Walter Benjamin, um de meus autores favoritos, em uma de suas brilhantes reflexões diz que “o desejo realizado é o coroamento da experiência”. O desejo, aqui, é aquele feito bem cedo, e adiado para longe no tempo. É aquilo que almejamos sem contornos muito definidos, e demoramos inclusive para entender o que é. A metáfora da estrela cadente como desejo que será realizado é justamente por ela cintilar longe no infinito, e numa troca entre tempo e espaço, ela representa, ao surgir subitamente, todas as experiências que tivemos até a realização. Diferente da bolinha de marfim na roleta, com a qual apostamos, ávidos por ganhar, e ignoramos a experiência em nome do resultado.
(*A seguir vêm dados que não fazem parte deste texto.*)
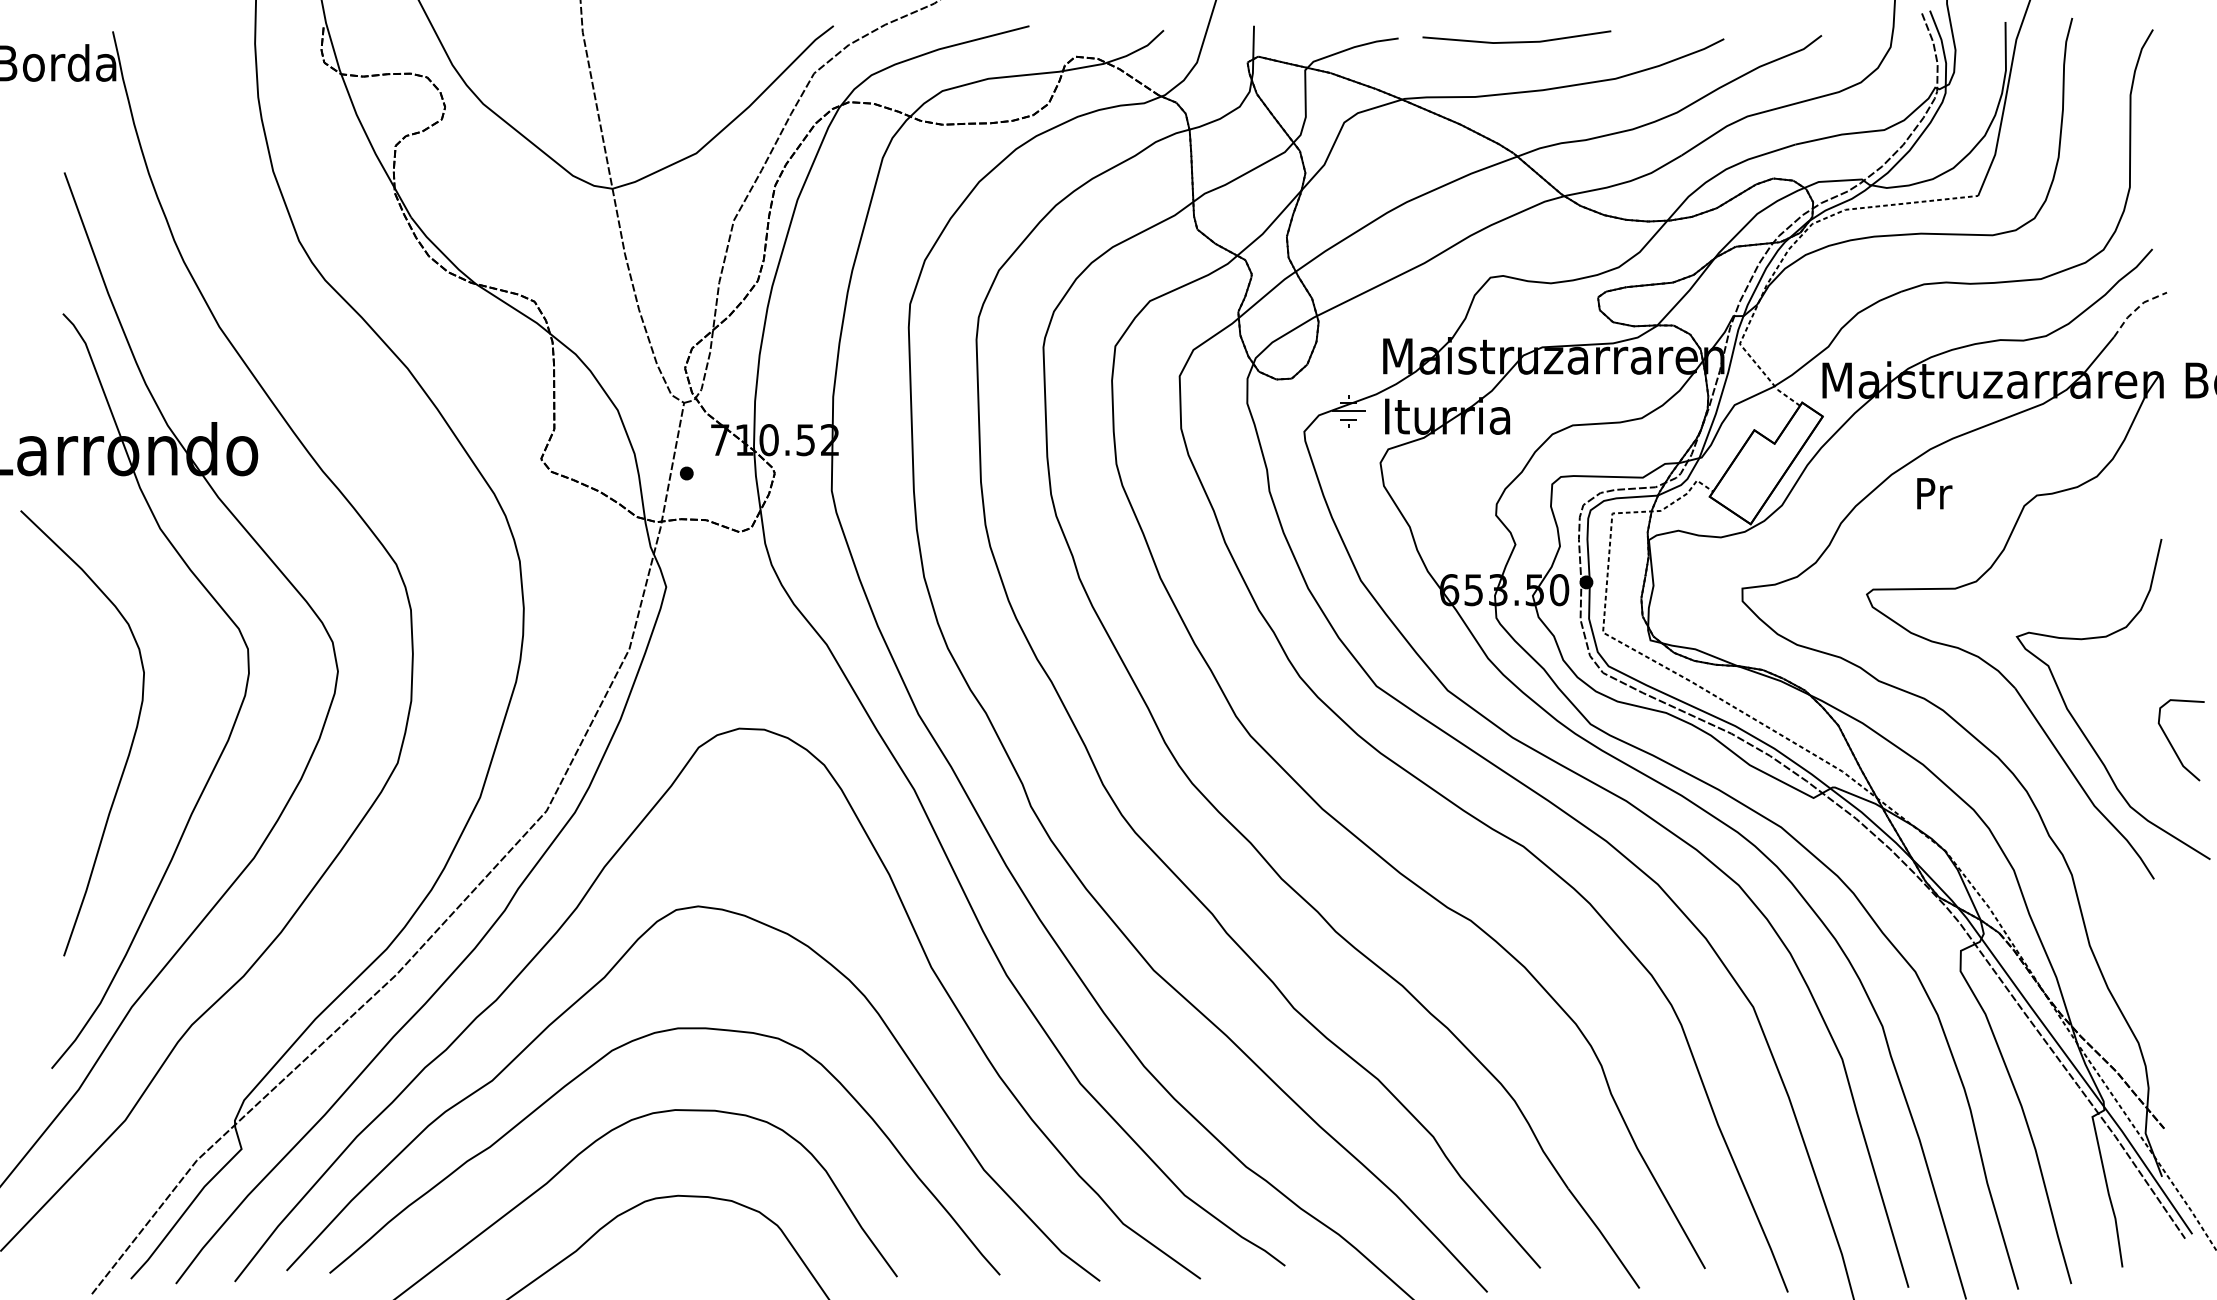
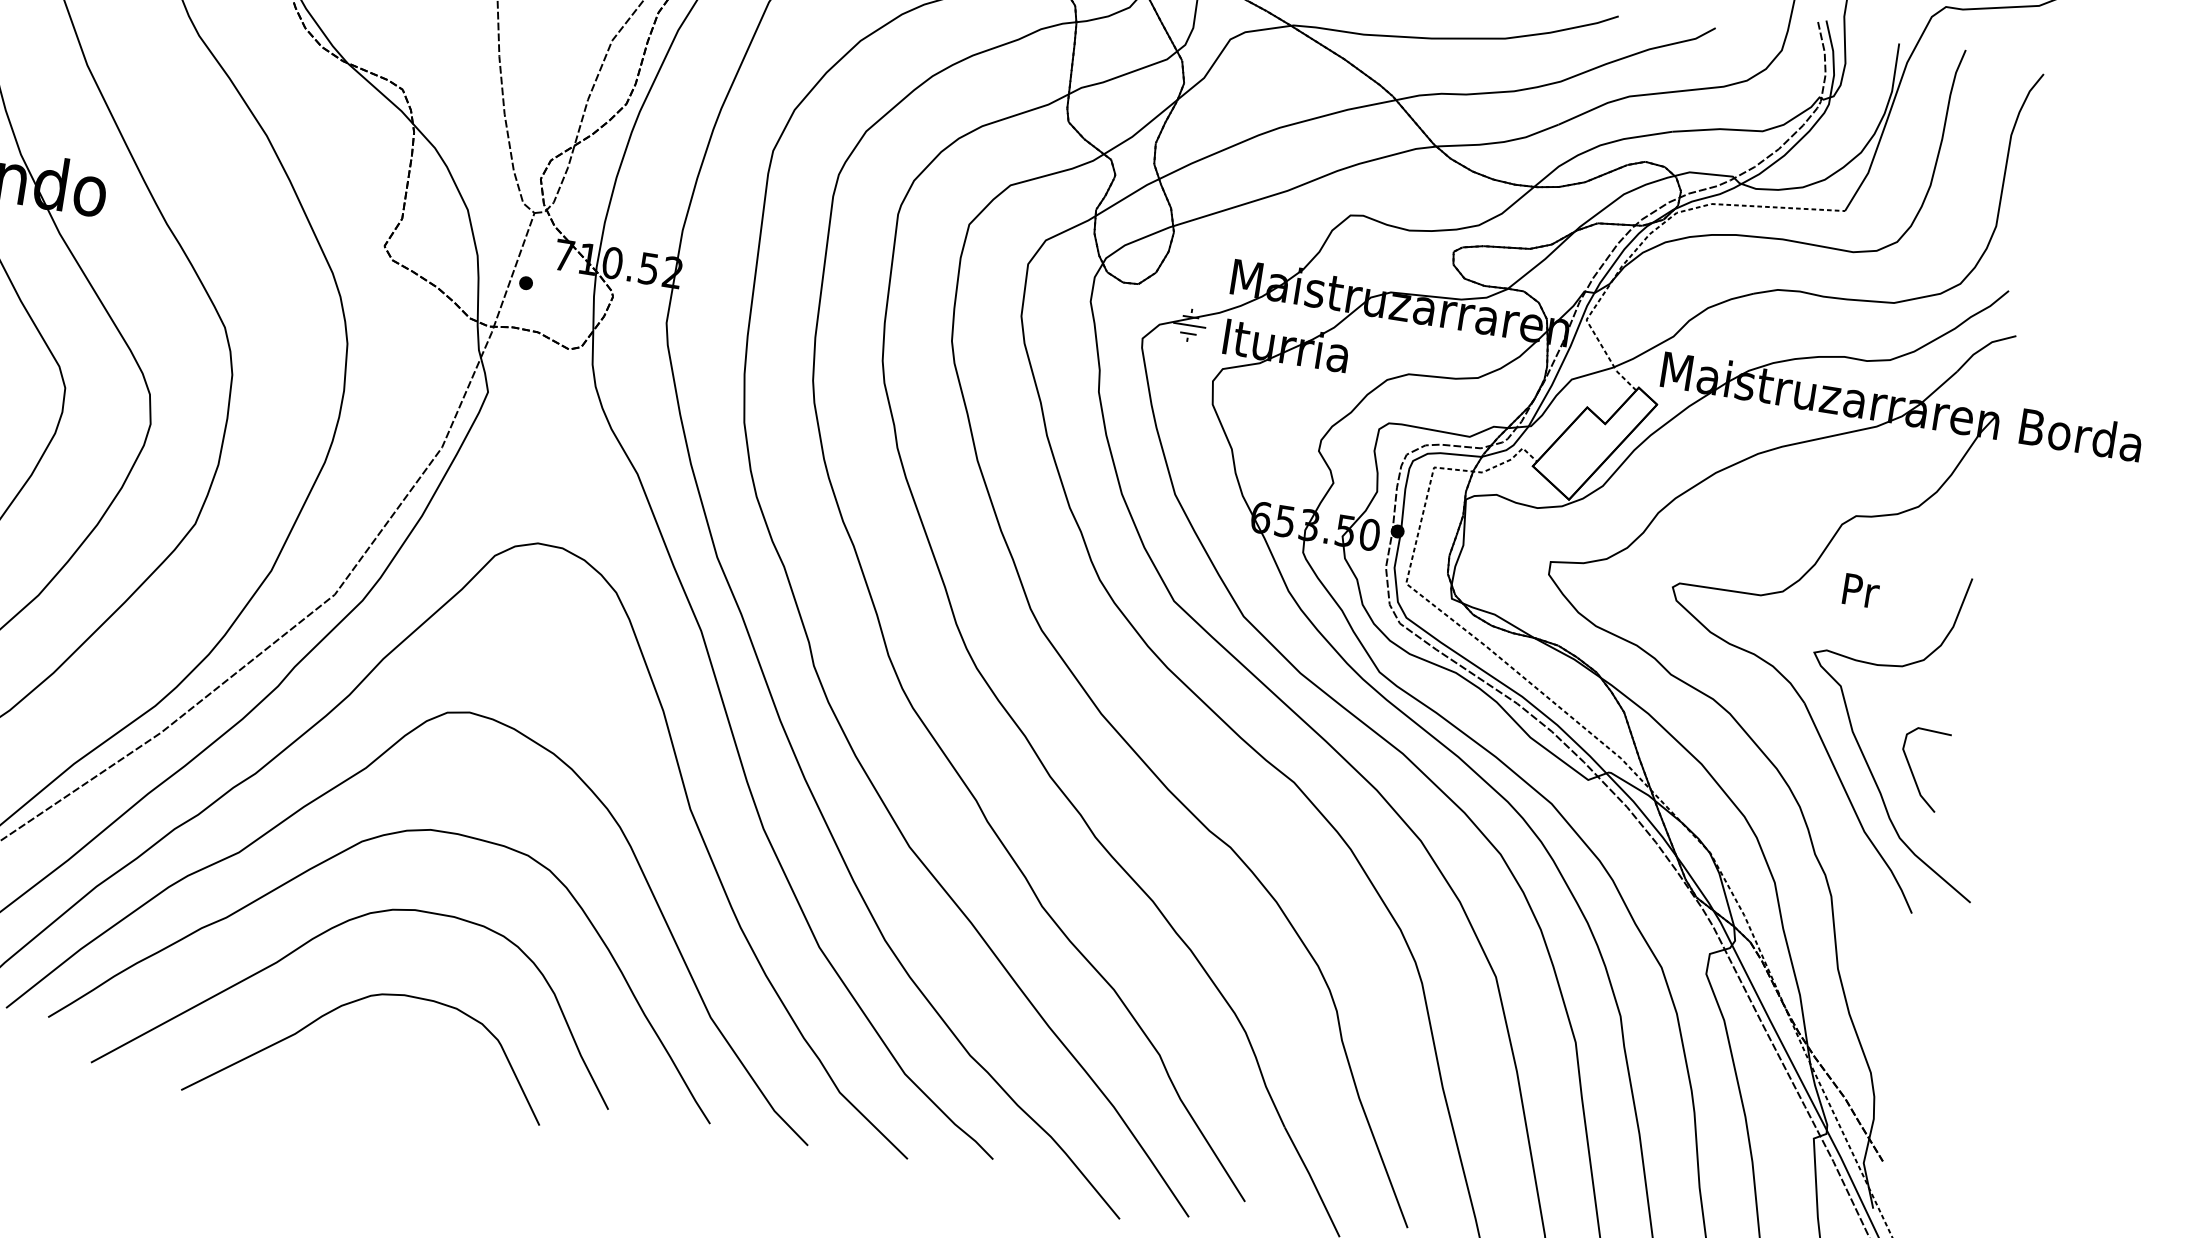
line: (2136, 309) -> (1983, 347), dashed -> solid
text: (1934, 493) -> (1861, 590), moved
curve: (2173, 746) -> (1914, 774), moved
E mesmo quando se ganha, a sensação é diferente. Quando vemos a estrela correr pelo céu, é inesperado, nos satisfazemos com uma falta que nem tínhamos direito. Somos arrebatados. Quando a bolinha cai na casa escolhida, é só o cumprimento de uma expectativa. Vejo as viagens de hoje como bolas na roleta. Em que se planejam todos os detalhes, em que se quer ver presencialmente aquilo já conhecido por fotos. E mais, muitas vezes a ação se resume apenas em tirar mais fotos a serem postadas.
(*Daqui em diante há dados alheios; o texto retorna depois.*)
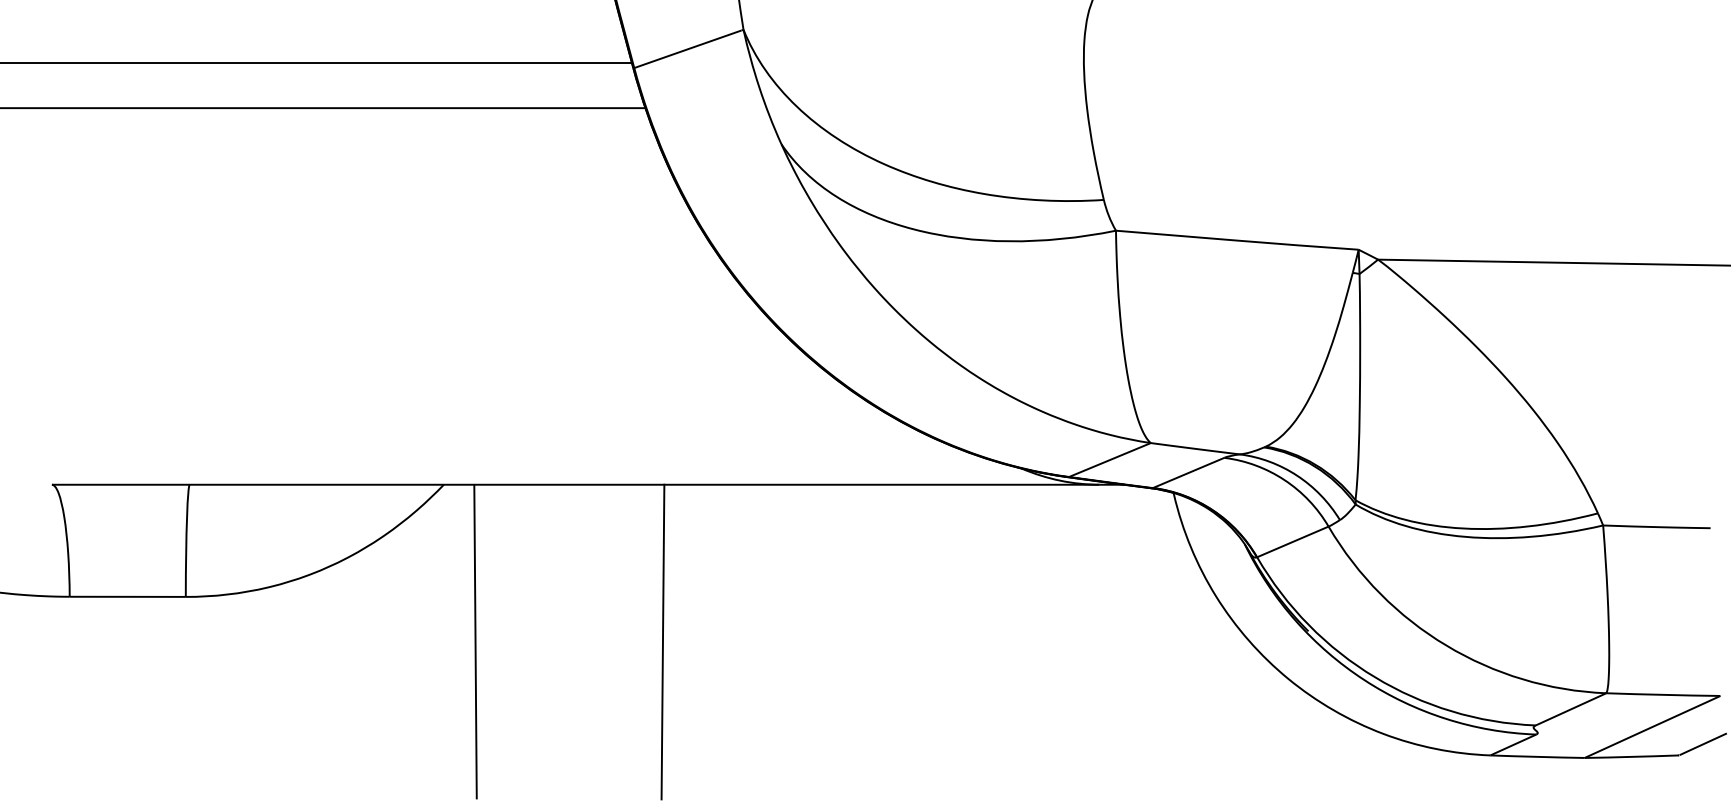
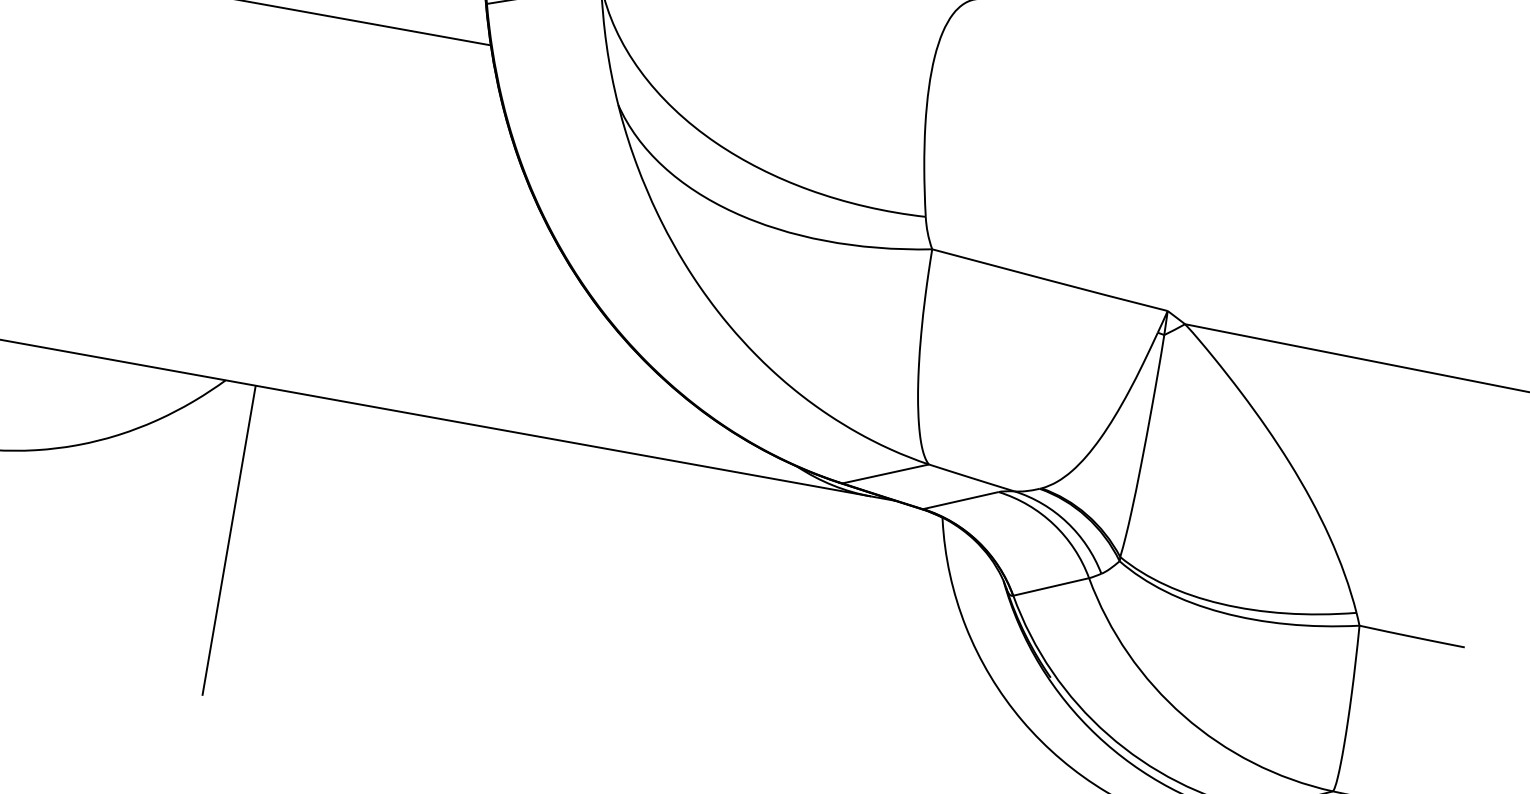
line: (662, 641) -> (413, 573), removed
Tento me manter do outro lado, o da descoberta. De ir rumo a um desconhecido e deixar que ele se revele. Infelizmente eu nasci já no fim da era pré-digital, mas por sorte consegui aproveitar um pouco disso na infância. Meu pai, caminhoneiro, me levava muitas vezes em suas viagens. Com ele conheci praticamente todo o Brasil, de norte a sul. Até meados de noventa os celulares não estavam por aí, a internet era ancorada por fios. O que eu carregava eram gibis que comprava pelas cidades em que passava e um mapa de estradas, todo amassado, em que eu entendia num plano maior aquilo que eu via passar pela janela do caminhão. Descobria muitas coisas já dentro da própria experiência, sem ter uma previsão do que encontraria. Como criança, muitas coisas simples ganhavam magnitude: como o sol se pondo mais tarde no Amazonas, enquanto o relógio marcava 20h. Ou a passagem por Palmas, quando era um misto de concreto e lama, capital de um Estado que não existia em meu mapa. O leite de búfalas saindo quente nos baldes na divisa com a Argentina, o ar pesado da primeira visita a São Paulo, o relevo plano do centro do país ou as estradas retas do Nordeste subindo e descendo, em que eu via um horizonte distante que deliciava meus olhos mineiros acostumados com morros e vales.
Mas não é preciso ser criança para se maravilhar e desbravar as coisas do mundo. Não precisamos ser crianças para reinventarmos algumas rodas e redescobrir coisas que já estão catalogadas, mapeadas, ranqueadas, fotografadas, revisadas, etc. É uma questão de desejar se abrir para o desconhecido e não importar o sistema de metas para a vida pessoal. A disseminação de coisas e informações que temos hoje logicamente tem seu lado positivo. Mas esse é um texto nostálgico, de um tempo menos globalizado e mais analógico. Um tempo em que a experiência tendia a acontecer no presente, sem agendamento prévio. Queria um pouco mais de tempo nessa época. Hoje, por mais que eu tente, nem sempre consigo me sentir desbravador como em meus primeiros anos.